I used this as the theme for my seventeenth Thought for the Week on BBC Radio Manchester which is reproduced below. As always, I was introduced as Co-Chair of the Muslim Jewish Forum of Greater Manchester because I want to promote the organisation and what it does.
The importance of health and longevity is illustrated by the fact that many great people had their most important accomplishments late in life. At the age of 65, Winston Churchill was a washed up politician widely regarded as a failure. If Konrad Adenauer had died at the age of 70, none of us would ever have heard of him. Ray Kroc was in his early fifties when he joined McDonalds which he proceeded to take over and build into a global company. That is one reason why I always look forward to the future with optimism.
Last month I gave a speech to the second year students at Clare College Cambridge, at a dinner they call "Halfway Hall". It’s called "Halfway Hall" because it is exactly half way through the academic year. With three-year degrees, it is also exactly half way through their time at Cambridge.
I was speaking because Clare College has chosen me as their "Alumnus of the Year" for 2014. That is the greatest honour I have ever received.
So what did I talk about? After briefly covering my career and what I do now, I could not resist giving the students some advice.
There were five pieces of advice:
An occasion like that makes you look back at your life. Each of my recommendations was based upon experiences I have had. The message of the final point, “Take care of yourself” was that you can achieve nothing without your health, or if your life is cut short.
Accidents can happen to anyone. However all of us can improve the odds by taking good decisions such as not smoking, not taking drugs and not drinking too much alcohol.
I chose this point because I have never forgotten somebody who was in the year below me at Clare. Like me, he came to Clare to read mathematics and went into accountancy after graduating. He came first nationally in the chartered accountancy exams and in the Institute of Taxation exams.He had a glittering career ahead of him.

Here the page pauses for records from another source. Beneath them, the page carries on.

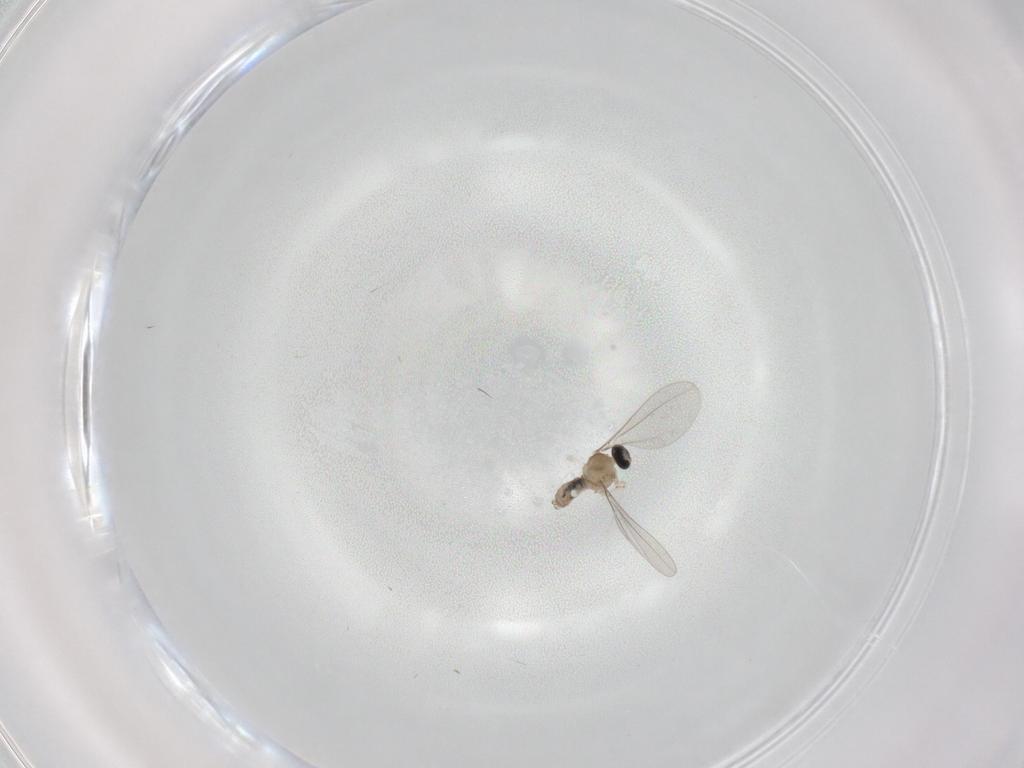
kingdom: Animalia
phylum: Arthropoda
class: Insecta
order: Diptera
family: Cecidomyiidae
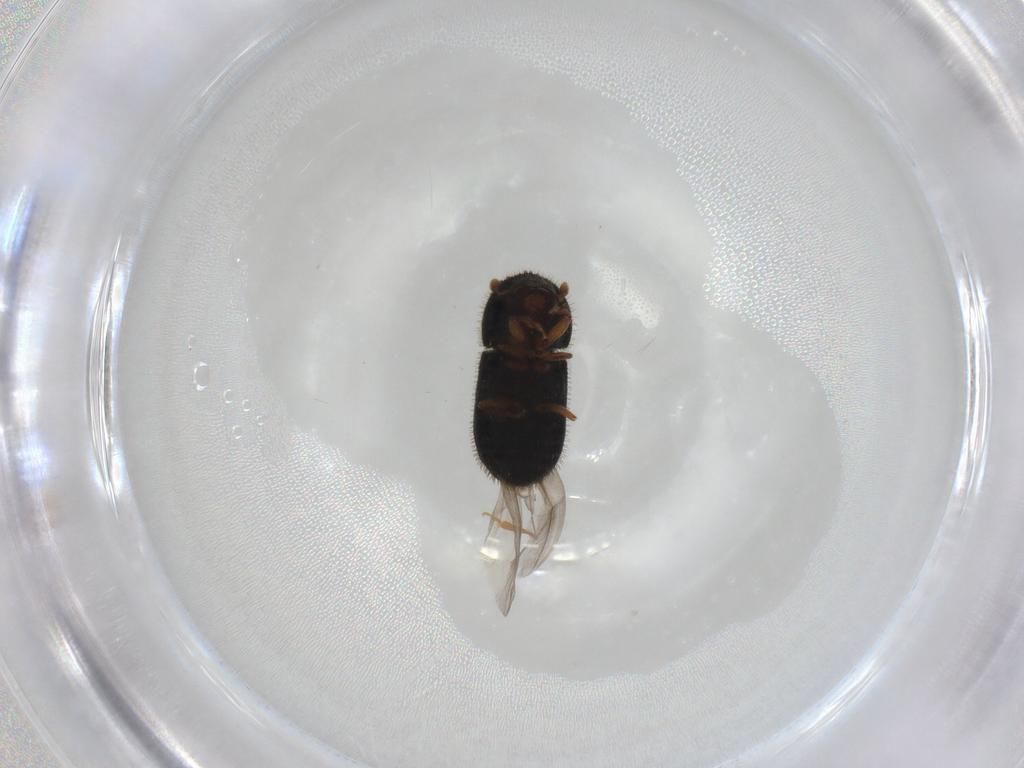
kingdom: Animalia
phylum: Arthropoda
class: Insecta
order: Coleoptera
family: Curculionidae
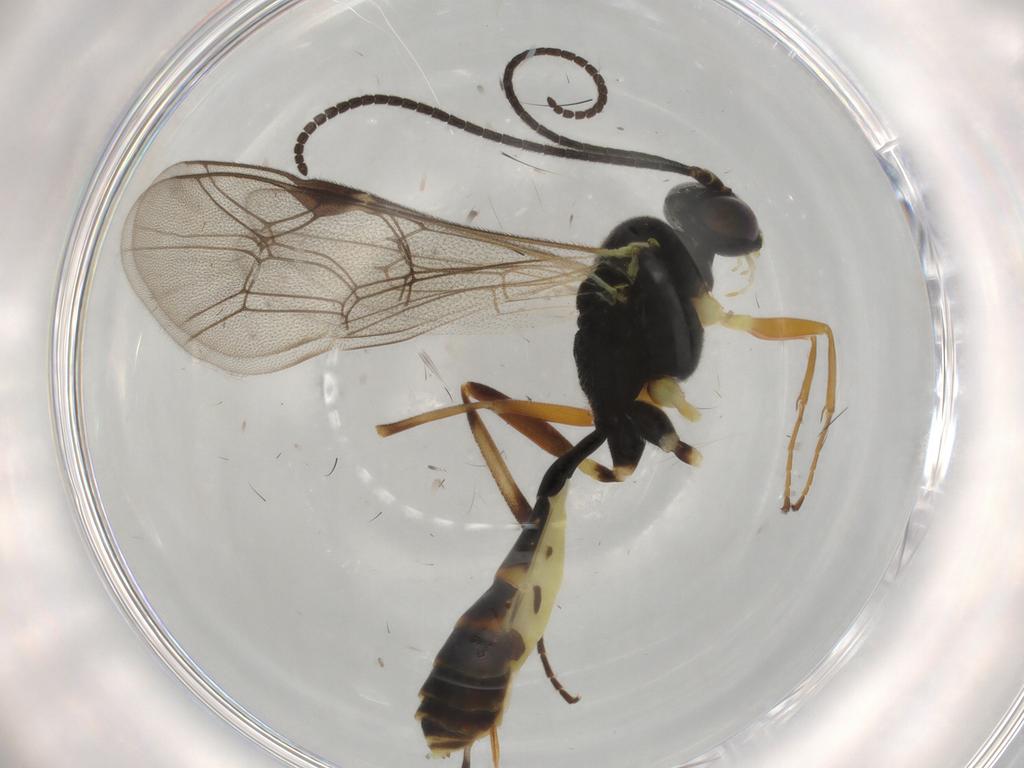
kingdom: Animalia
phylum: Arthropoda
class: Insecta
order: Hymenoptera
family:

Tragically he was killed mountaineering at the age of 28.
Because we chose the same careers, I have never forgotten him. When I was preparing my speech for the Clare College students, I kept thinking about what he might have achieved for himself and for other people if he had lived.
Our lives don’t just matter to us.Our lives also matter to other people.They matter to our families, and also to all the people that we might help one day.
That is why taking care of your health is so desperately important.